This week, we were fortunate to catch up with Professor Kelly Chibale, Principal Investigator at the University of Cape Town, founder of Africa’s first drug discovery and development centre, H3D, and one of the speakers at our #ScienceAfrica UnConference this year. Professor Chibale spoke eloquently about his efforts to create novel medicines to combat the major diseases in Africa as well as his concerted advocacy for greater investment in hard scientific infrastructure.
1) Could you please tell us about the creation of H3D, Africa’s first drug discovery and development centre?
It is vital for African scientists to enhance the continent’s drug discovery capability to address its health needs, in particular, as well as those of the rest of the world. Prior to the establishment of H3D in Africa, there was limited expertise to discover modern medicines on the continent, and our scientists lacked capacity and competence in several key areas. As a result, the creation of H3D recognised the need to address the shortage of requisite pharmaceutical industry skills as well as poor access to enabling technology platforms and expertise in Africa. Furthermore, the centre was established to harness modern pharmaceutical industry skills and expertise in the drug discovery value chain. It integrates medicinal chemistry, biology, pharmacology as well as drug metabolism and pharmacokinetics studies.
H3D’s remit is to concentrate on the discovery of novel potential modern medicines to combat the major diseases in Africa. In addition, our objective is to equip a new generation of African scientists with the key modern pharmaceutical industry skills required to discover modern medicines. In so doing, H3D is bridging the gap between the laboratory and the patient in the clinic.

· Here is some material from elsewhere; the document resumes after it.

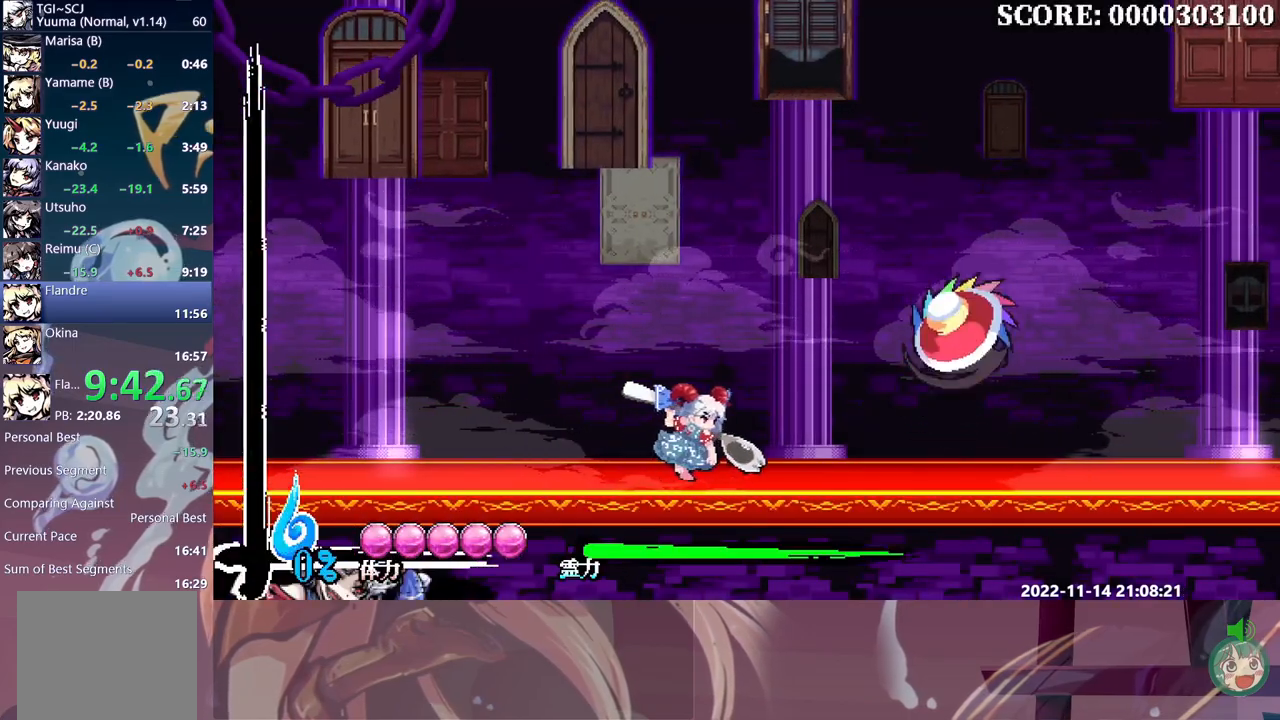
Gameplay with a controller (Xbox layout); each line is a JSON object with the inputs held at the frame after it (dt_ms = milliseconds from this image to that frame). "events" lists button and stick changes between this image and that frame as [ms after this image, input, new state], when the widget could be followed in between. Not read: R3 left_stick right_stick.
{"dt_ms": 500, "buttons": ["DPAD_DOWN", "DPAD_RIGHT"], "events": []}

2) Last year, you led a team at H3D that discovered two anti-malarial compounds that have the potential to fight the malaria parasite at all three stages of its life cycle. Could you tell us more about this?
H3D led the research leading to the discoveries in partnership with Medicines for Malaria Venture (MMV) and with the collaboration of a team of international researchers.
The two anti-malarial compounds, MMV048 and UCT943, both target activity across the entire human malaria parasite life cycle. The most advanced compound is MMV048, which is in human clinical trials. This compound’s development marks the first time that an Africa-led drug development effort has taken a small molecule from high throughput screening through to human clinical trials, all through modern drug discovery techniques.
Our paper for the prestigious journal, Science Translational Medicine, describes the discovery and profiling of MMV048. The compound is effective against resistant strains of the malaria parasite, and across the entire parasite lifecycle, with the potential to cure and protect in a single dose. In addition, MMV048 is able to block all life cycle stages of the malaria parasite, offer protection against infection as well as potentially block transmission of the parasite from person to person via the mosquito. All of these qualities suggest that this compound could contribute to the eradication of malaria.
In 2014, MMV048 became the first new antimalarial medicine to enter phase I human studies in Africa. Today, this compound is now entering phase IIA human trials also on the continent.
3) At our #ScienceAfrica UnConference, you called for greater investment in high-quality R&D infrastructure on the continent. What infrastructure is particularly needed?
Priority R&D infrastructure that is required can vary from country to country, but at least includes functional modern research laboratories, serviceable equipment, and the provision of basic services such as IT/internet, electricity and water. Furthermore, our scientists require a supportive enabling research environment that provides assistance with operations as well as research project and financial management.
4) What is your advice for young Africans who are hoping to pursue a career in the sciences?
First, I would encourage young Africans to take ownership, as you need to advocate to ensure that skills and infrastructure are built within your environments. Similarly, I would encourage aspiring scientists to lobby for increased investment in infrastructure when they are presenting successful scientific endeavours. I would also urge them to develop strong and varied networks and maintain them over the course of their careers. In addition, they should feel empowered to create a movement to change the cultures in their organisations, as well as using their minds, ideas and environment to meet human needs.
5) What is your hope for science in Africa in 2018?
I hope that we can focus on proactively seeking out and nurturing existing pockets of excellence in Africa, such as H3D, that are both scientifically outstanding and entrepreneurial.